## Assignment
Please return each of the entries exactly, minus their pictures.

## Data to process
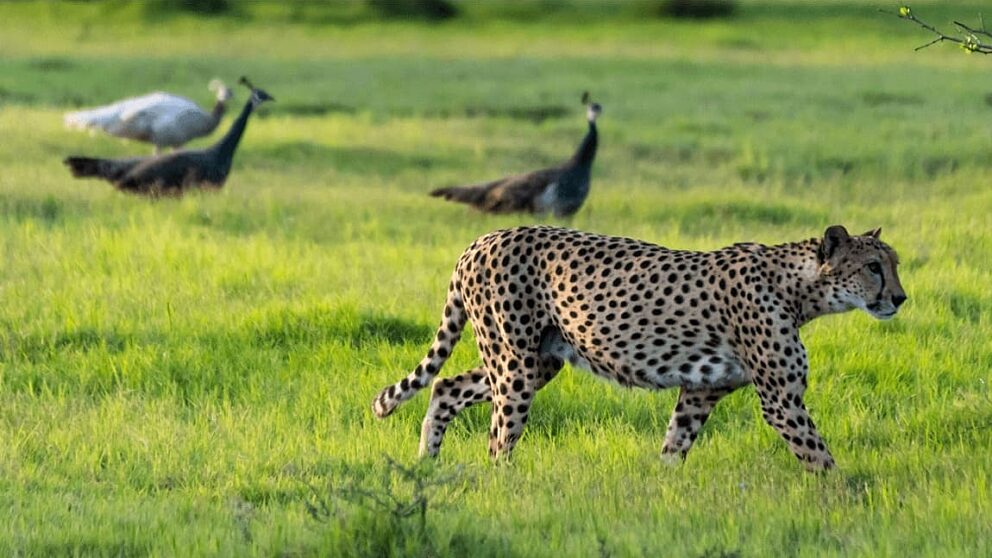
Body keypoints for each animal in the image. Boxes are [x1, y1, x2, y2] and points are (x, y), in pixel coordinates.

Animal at [368, 224, 904, 472]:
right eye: (874, 266)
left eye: (893, 264)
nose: (900, 298)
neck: (800, 287)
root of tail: (480, 239)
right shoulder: (781, 400)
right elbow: (821, 459)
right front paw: (847, 500)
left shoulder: (700, 392)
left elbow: (674, 445)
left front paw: (665, 488)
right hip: (515, 363)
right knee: (498, 438)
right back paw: (499, 482)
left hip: (538, 361)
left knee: (445, 386)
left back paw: (427, 463)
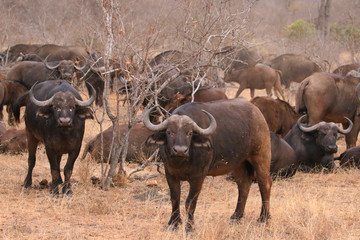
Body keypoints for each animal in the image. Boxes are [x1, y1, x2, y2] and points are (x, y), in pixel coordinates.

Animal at [143, 98, 270, 232]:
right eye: (169, 132)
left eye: (189, 133)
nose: (180, 150)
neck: (181, 162)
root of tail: (258, 113)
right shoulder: (170, 174)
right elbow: (175, 198)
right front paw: (173, 223)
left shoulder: (198, 177)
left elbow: (190, 202)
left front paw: (189, 227)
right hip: (239, 164)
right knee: (244, 185)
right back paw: (236, 217)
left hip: (261, 156)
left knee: (265, 184)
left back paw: (263, 218)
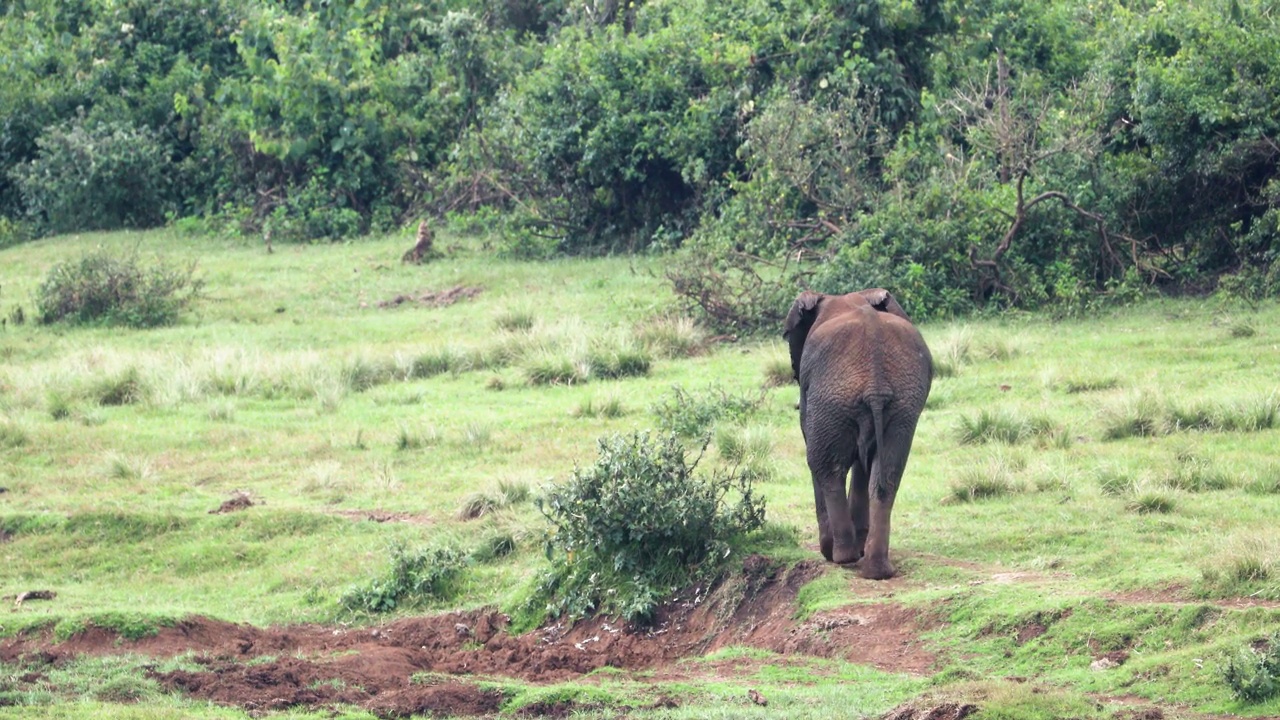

## Solution to the problem
Body keypoints for each animal in the image. Boxes are [x1, y1, x2, y2] and points are (x, y), in pixel coordinates.

Animal at [368, 224, 904, 472]:
right eye: (874, 266)
left eye: (893, 264)
nose: (900, 298)
neck: (800, 287)
root of tail: (480, 239)
right shoulder: (781, 400)
right elbow: (821, 459)
right front paw: (847, 500)
left shoulder: (700, 392)
left elbow: (674, 445)
left front paw: (665, 488)
right hip: (515, 363)
right knee: (498, 438)
right back paw: (499, 482)
left hip: (538, 361)
left knee: (445, 386)
left back paw: (427, 463)
Body keypoints for each animal in the image. Boxes are [x1, y1, x2, y2] and points are (x, y), in pixel coordinates.

Animal at [143, 98, 270, 232]:
right eye: (169, 132)
left eye: (189, 133)
nose: (180, 150)
neck: (181, 162)
root of tail: (258, 113)
right shoulder: (170, 174)
right elbow: (175, 198)
right front paw: (173, 223)
left shoulder: (198, 177)
left elbow: (190, 202)
left front paw: (189, 227)
right hip: (239, 164)
right knee: (244, 185)
right back paw: (236, 217)
left hip: (261, 156)
left knee: (265, 184)
left back paw: (263, 218)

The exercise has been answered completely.